Beide vestingwerken liggen bijna tegen het Tijdenskanaal aan en we mogen de ontwerpers van het kanaal wel dankbaar zijn dat ze bij het graven in 1911, de beide vestingwerken ongemoeid gelaten hebben. ( In Frieschepalen zijn ze bijvoorbeeld bij het graven van de omleiding van de Fryskepealenfeart tijdens de ruilverkaveling in de jaren zestig dwars door de voormalige schans gegaan.)

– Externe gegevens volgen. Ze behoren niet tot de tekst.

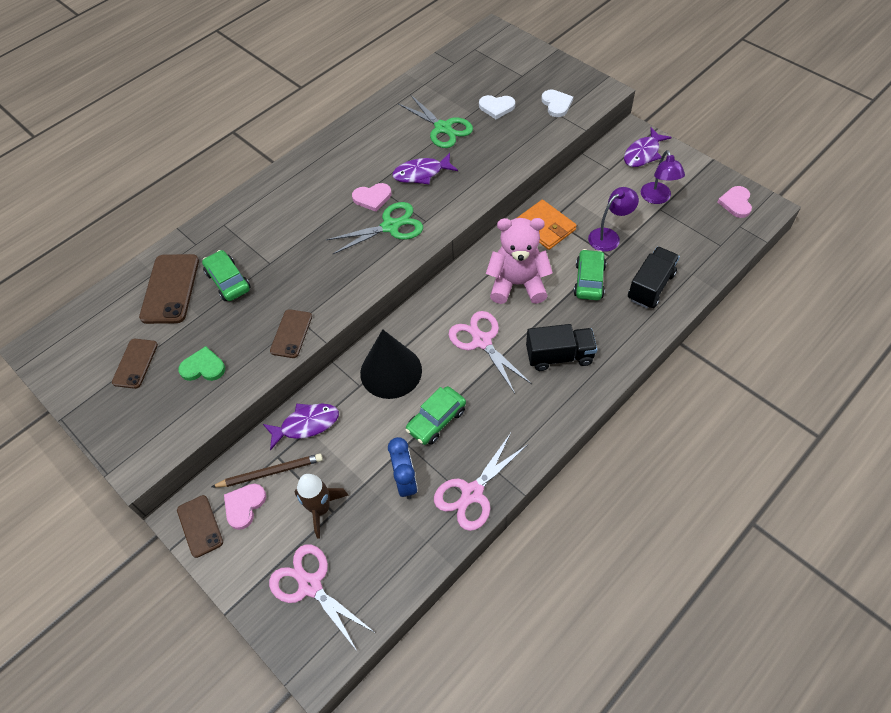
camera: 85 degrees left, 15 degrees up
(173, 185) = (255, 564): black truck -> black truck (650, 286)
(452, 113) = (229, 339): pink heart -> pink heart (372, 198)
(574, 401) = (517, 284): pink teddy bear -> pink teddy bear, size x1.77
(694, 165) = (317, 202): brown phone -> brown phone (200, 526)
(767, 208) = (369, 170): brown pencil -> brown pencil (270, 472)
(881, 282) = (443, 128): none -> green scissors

Als ik na de redoute uit een bosje kom, kom ik op een pad dat mij bekend voorkomt. Dat blijkt te kloppen, want ik moet volgens mijn routeboekje een aantal kilometers over Het Groot Frieslandpad en dat heb ik afgelopen winter gelopen. Gelukkig herinner ik mij ook dat ik hier een stokoude grenspaal met kogelgaten heb gemist. Het is maar honderd meter de verkeerde kant op, maar ik doe het toch om deze paal alsnog persoonlijk op de foto te zetten ( de foto bij het Groot Frieslandpad etappe 15 had ik geleend.) De oude grenspaal staat aan de rand van een akker en is op één jaar na 200 jaar oud. Een paal met een geschiedenis dus. Ik citeer: ‘Deze zandstenen grenspaal is in 1824 geplaatst om de grens tussen het toenmalige Koninkrijk Hannover en Nederland aan te duiden. De Paal diende ter vervanging van grenspaal 13, die in 1764 of 1784 werd geplaatst om de grens aan te geven tussen het bisdom Münster en de Republiek der Verenigde Nederlanden. De paal staat ook precies op de plek waar de grens lag van het Graafschap Oost-Friesland en het Bisdom Münster. In 1960 is de grens iets opgeschoven als gevolg van een grenscorrectie en werd er een nieuwe grenspaal geplaatst.’ Ik weet waar hij staat en negeer de nieuwe grenspaal die mij de vorige keer in verwarring bracht. Maar helaas. Door het nu dichte gebladerte, een brede sloot en een akker met mais is er van de oude grenspaal niets te zien. Daar baal ik van. Ik kan er niet bij komen en dus mis ik voor de tweede maal dit cultuurhistorische kleinood waarin kogelgaten zitten die er tijdens de Tweede Wereldoorlog zijn ingeschoten.
Na mijn mislukte bezoek aan de oude grenspaal loop ik over de Werkhuislaan naar het lintdorp Bellingwolde. En wat is het dan leuk dat de menselijke geest in staat is zelfs details van een vroegere tocht op te slaan. Want toen ik nog maar net op dat pad liep, kreeg ik een seintje van mijn hersenen dat ik langs een bijzondere houten paal moest komen. Dat blijkt te kloppen. Het is een oude bewerkte paal met een gezicht. Ik maak er een foto van.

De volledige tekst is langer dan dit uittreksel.